Politik

Kinderkrebs durch AKW? Gabriel lässt Studie prüfen

Das Risiko für Kinder an Leukämie (Blutkrebs) zu erkranken nimmt nach einer Studie zu, je näher ihr Wohnort an einem Kernkraftwerk liegt. Das ist das Ergebnis einer Untersuchung des Deutschen Kinderkrebsregisters in Mainz, teilte das Bundesamt für Strahlenschutz (BfS) als Auftraggeber der Studie am Samstag mit. Bundesumweltminister Sigmar Gabriel (SPD) kündigte die Überprüfung der Ergebnisse durch die Strahlenschutzkommission an.

Ob das erhöhte Krebsrisiko für Kinder aber tatsächlich durch die Strahlenbelastung aus einem Kernkraftwerk verursacht wird, steht laut Bundesumweltministerium und BfS nicht fest. Die Strahlenbelastung der Bevölkerung müsste durch den Betrieb der Atomkraftwerke in Deutschland um mindestens das tausendfache höher sein, um den beobachteten Anstieg des Krebsrisikos erklären zu können, erklärte das Ministerium.
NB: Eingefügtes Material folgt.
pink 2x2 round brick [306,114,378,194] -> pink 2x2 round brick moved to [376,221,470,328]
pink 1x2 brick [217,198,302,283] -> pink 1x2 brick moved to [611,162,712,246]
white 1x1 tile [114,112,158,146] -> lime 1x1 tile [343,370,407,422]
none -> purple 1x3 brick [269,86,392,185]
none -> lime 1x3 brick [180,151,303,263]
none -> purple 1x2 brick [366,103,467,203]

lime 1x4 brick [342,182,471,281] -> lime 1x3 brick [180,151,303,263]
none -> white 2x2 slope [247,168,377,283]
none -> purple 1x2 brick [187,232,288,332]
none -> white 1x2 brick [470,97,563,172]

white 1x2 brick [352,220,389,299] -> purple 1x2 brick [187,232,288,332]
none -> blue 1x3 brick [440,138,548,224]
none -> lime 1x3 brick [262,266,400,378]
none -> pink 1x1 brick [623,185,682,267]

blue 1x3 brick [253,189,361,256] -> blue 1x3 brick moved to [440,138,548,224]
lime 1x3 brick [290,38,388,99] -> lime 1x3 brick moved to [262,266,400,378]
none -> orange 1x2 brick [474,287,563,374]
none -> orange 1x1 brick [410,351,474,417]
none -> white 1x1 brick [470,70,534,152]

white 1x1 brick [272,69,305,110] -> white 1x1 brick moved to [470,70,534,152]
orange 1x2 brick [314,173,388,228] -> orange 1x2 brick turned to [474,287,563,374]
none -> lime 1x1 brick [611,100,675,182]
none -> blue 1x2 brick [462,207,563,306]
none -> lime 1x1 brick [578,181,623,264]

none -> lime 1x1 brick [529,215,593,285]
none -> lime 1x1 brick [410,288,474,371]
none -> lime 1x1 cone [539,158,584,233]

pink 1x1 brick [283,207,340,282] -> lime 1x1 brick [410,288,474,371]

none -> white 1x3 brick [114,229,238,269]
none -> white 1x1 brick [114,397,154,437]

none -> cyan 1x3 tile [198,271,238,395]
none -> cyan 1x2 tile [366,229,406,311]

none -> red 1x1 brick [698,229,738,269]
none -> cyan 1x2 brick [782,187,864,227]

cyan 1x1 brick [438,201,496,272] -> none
Das BfS erklärte, das Ergebnis könne "nicht plausibel mit den tatsächlichen Ableitungen aus den Reaktoren erklärt werden". Allerdings könnten auch andere mögliche Risikofaktoren, die im Zusammenhang mit Leukämie bei Kindern in Betracht zu ziehen seien, "den entfernungsabhängigen Risikoanstieg derzeit nicht erklären".

Laut der Studie nimmt die Häufigkeit von Krebserkrankungen bei Kindern unter fünf Jahren mit der Nähe zum Reaktorstandort zu. Im Umkreis von fünf Kilometern um die deutschen Kernkraftwerke wurde für den Untersuchungszeitraum von 1980 bis 2003 ermittelt, dass 77 Kinder an Krebs, davon 37 an Leukämie erkrankt sind. Im statistischen Durchschnitt wären nach Darstellung der Wissenschaftler 48 Krebs- beziehungsweise 17 Leukämiefälle zu erwarten gewesen. Nach der Studie treten somit zusätzlich 1,2 Krebs- beziehungsweise 0,8 Leukämiefälle pro Jahr in der näheren Umgebung von allen 16 untersuchten Standorten auf.

Nach Angaben des Ministeriums befasst sich die Studie ausschließlich mit dem statistischen Zusammenhang der Entfernung des Wohnorts vom Standort des Atomkraftwerks. Zu den Ursachen der erhöhten Krebsraten enthalte die Studie keine Aussagen.


Die Untersuchung wurde von der Mainzer Professorin Maria Blettner geleitet und von einem vom BfS eingesetzten zwölfköpfigen Expertengremium begleitet. Sie umfasste 1 592 an einem Krebs erkrankte Kinder und 4 735 nicht erkrankte Kinder als Kontrollgruppe. Untersucht wurden 41 Landkreise in der Umgebung der 16 Standorte der Kernkraftwerke. Die neue Studie ist die dritte in einer Reihe entsprechender Untersuchungen des Kinderkrebsregisters. Das Ergebnis passt nach Auffassung des BfS zu ähnlichen Untersuchungen, die weltweit durchgeführt werden.

Gabriel kündigte an, sein Ministerium werde nach Prüfung der Ergebnisse über das weitere Vorgehen entscheiden. Der niedersächsische SPD-Fraktionschef Wolfgang Jüttner forderte den sofortigen Ausstieg aus der Atomenergie, sollte die Gesundheitsschädlichkeit von Atommeilern nachgewiesen werden. "Kommt eine Studie zu dem Ergebnis, dass Atomkraftwerke aufgrund ihrer Strahlung gesundheitsschädlich sind, müssen alle Atommeiler in Deutschland sofort abgeschaltet werden", sagte der SPD- Spitzenkandidat bei der Landtagswahl Ende Januar der Deutschen Presse-Agentur dpa in Hannover. Der frühere Umweltminister verwies auch auf die rätselhaften Leukämie-Fälle in der Elbmarsch in der Umgebung des Atomkraftwerks Krümmel und des Forschungskernreaktors in Geesthacht in Schleswig-Holstein.

Grünen-Chef Reinhard Bütikofer forderte die beschleunigte Abschaltung der ältesten Atomkraftwerke. Es seien zwar noch nicht alle Fragen beantwortet, dennoch handele völlig verantwortungslos, wer für einen längeren Betrieb von Atomkraftwerken oder gar den Neubau eintrete. Der Bund für Umwelt und Naturschutz Deutschland (BUND) forderte mehr Tempo beim Atomausstieg.